I've collected a large number of "Web Shell by oRb" (a.k.a. "FilesMan" backdoor, a.k.a. antichat backdoor) files by running a WordPress honeypot, and searching pastebin. The code in the variants is obviously related. I'd like to figure out a "phylogeny" of WSO variants. I found D. Gusfield, Efficient algorithms for inferring evolutionary trees, which has a clearer explanation of the phylogeny generating algorithm in Caroline Uhler's Finding a Perfect Phylogeny.
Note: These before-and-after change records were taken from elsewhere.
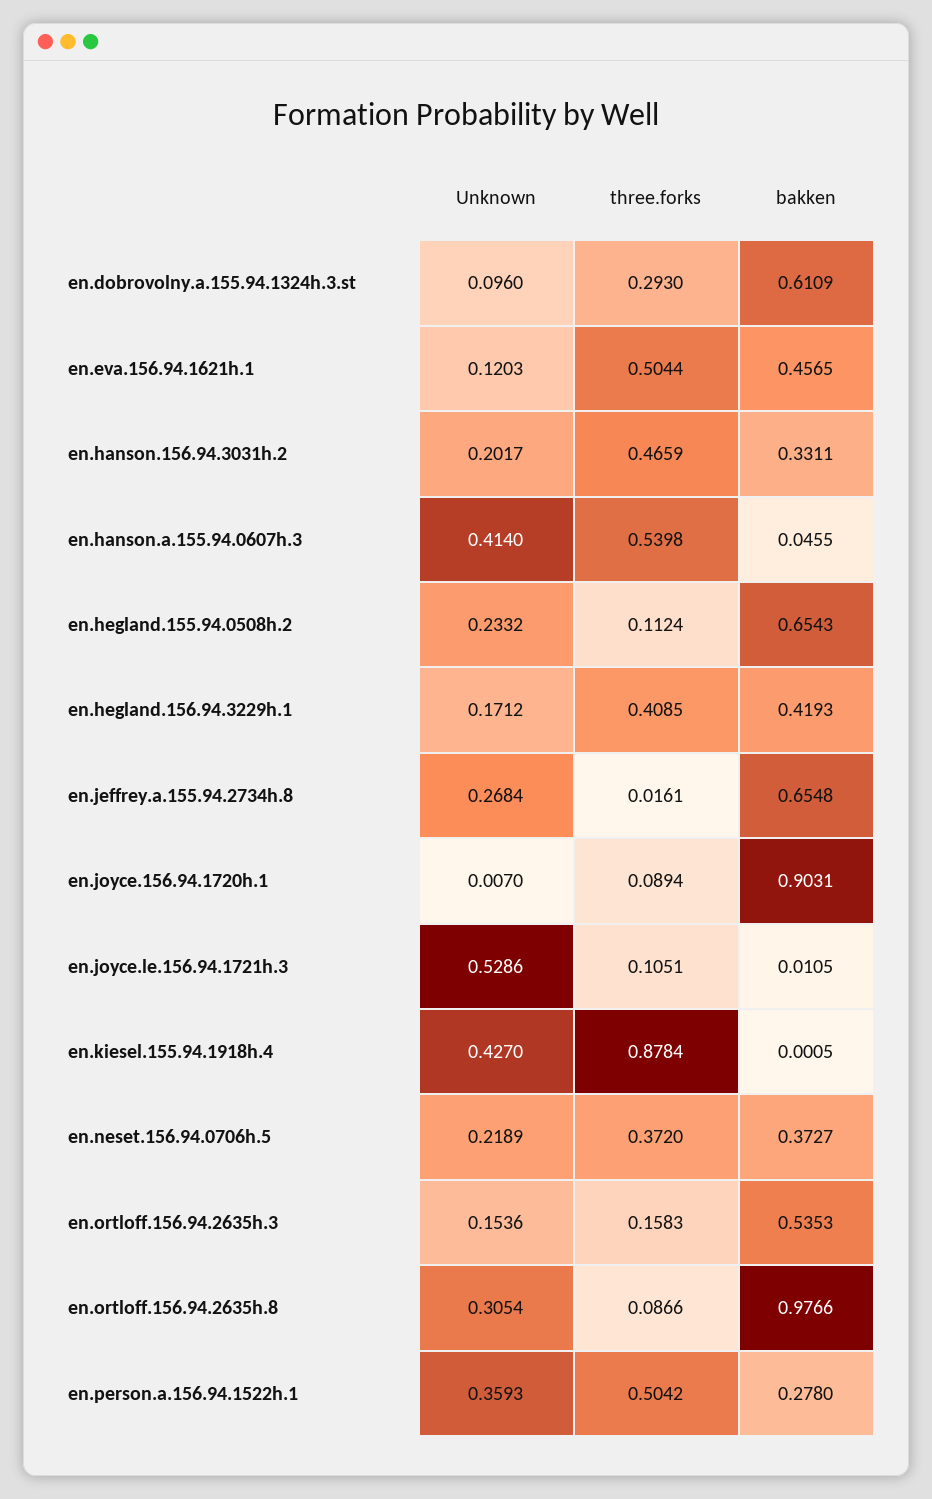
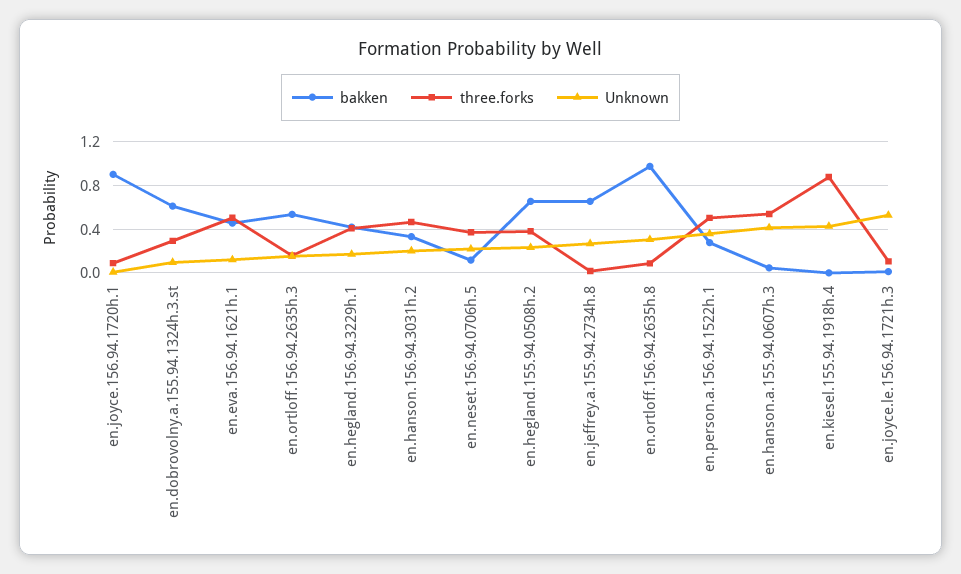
  {
    "Unknown": {
      "en.dobrovolny.a.155.94.1324h.3.st": 0.096,
      "en.eva.156.94.1621h.1": 0.1203,
      "en.hanson.156.94.3031h.2": 0.2017,
      "en.hanson.a.155.94.0607h.3": 0.414,
      "en.hegland.155.94.0508h.2": 0.2332,
      "en.hegland.156.94.3229h.1": 0.1712,
      "en.jeffrey.a.155.94.2734h.8": 0.2684,
      "en.joyce.156.94.1720h.1": 0.007,
      "en.joyce.le.156.94.1721h.3": 0.5286,
      "en.kiesel.155.94.1918h.4": 0.427,
      "en.neset.156.94.0706h.5": 0.2189,
      "en.ortloff.156.94.2635h.3": 0.1536,
      "en.ortloff.156.94.2635h.8": 0.3054,
      "en.person.a.156.94.1522h.1": 0.3593
    },
    "three.forks": {
      "en.dobrovolny.a.155.94.1324h.3.st": 0.293,
      "en.eva.156.94.1621h.1": 0.5044,
      "en.hanson.156.94.3031h.2": 0.4659,
      "en.hanson.a.155.94.0607h.3": 0.5398,
-     "en.hegland.155.94.0508h.2": 0.1124,
+     "en.hegland.155.94.0508h.2": 0.4,
      "en.hegland.156.94.3229h.1": 0.4085,
      "en.jeffrey.a.155.94.2734h.8": 0.0161,
      "en.joyce.156.94.1720h.1": 0.0894,
      "en.joyce.le.156.94.1721h.3": 0.1051,
      "en.kiesel.155.94.1918h.4": 0.8784,
      "en.neset.156.94.0706h.5": 0.372,
      "en.ortloff.156.94.2635h.3": 0.1583,
      "en.ortloff.156.94.2635h.8": 0.0866,
      "en.person.a.156.94.1522h.1": 0.5042
    },
    "bakken": {
      "en.dobrovolny.a.155.94.1324h.3.st": 0.6109,
      "en.eva.156.94.1621h.1": 0.4565,
      "en.hanson.156.94.3031h.2": 0.3311,
      "en.hanson.a.155.94.0607h.3": 0.0455,
      "en.hegland.155.94.0508h.2": 0.6543,
      "en.hegland.156.94.3229h.1": 0.4193,
      "en.jeffrey.a.155.94.2734h.8": 0.6548,
      "en.joyce.156.94.1720h.1": 0.9031,
      "en.joyce.le.156.94.1721h.3": 0.0105,
      "en.kiesel.155.94.1918h.4": 0.0005,
-     "en.neset.156.94.0706h.5": 0.3727,
+     "en.neset.156.94.0706h.5": 0.1,
      "en.ortloff.156.94.2635h.3": 0.5353,
      "en.ortloff.156.94.2635h.8": 0.9766,
      "en.person.a.156.94.1522h.1": 0.278
    }
  }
Unfortunately, the folks who created some of the WSO variants borrowed code from other variants, so a "perfect" phylogeny doesn't exist - some variants have two or more immediate ancestors due to the malware writer equivalent of "horizontal gene transfer" as practiced by real life bacteria. The only thing I've been able to find about phylogenies that are directed acyclic graphs, is Constructing Computer Virus Phylogenies. The problem with that paper is that it doesn't seem to actually show you an algorithm - either no algorithm is present, or it's buried in the assorted lemmas, theorems, definitions and proofs.
Are there other papers that actually display an algorithm or pseudocode for an algorithm that can generate "phyloDAGs"? I'd settle for an implementation in a major programming language, even.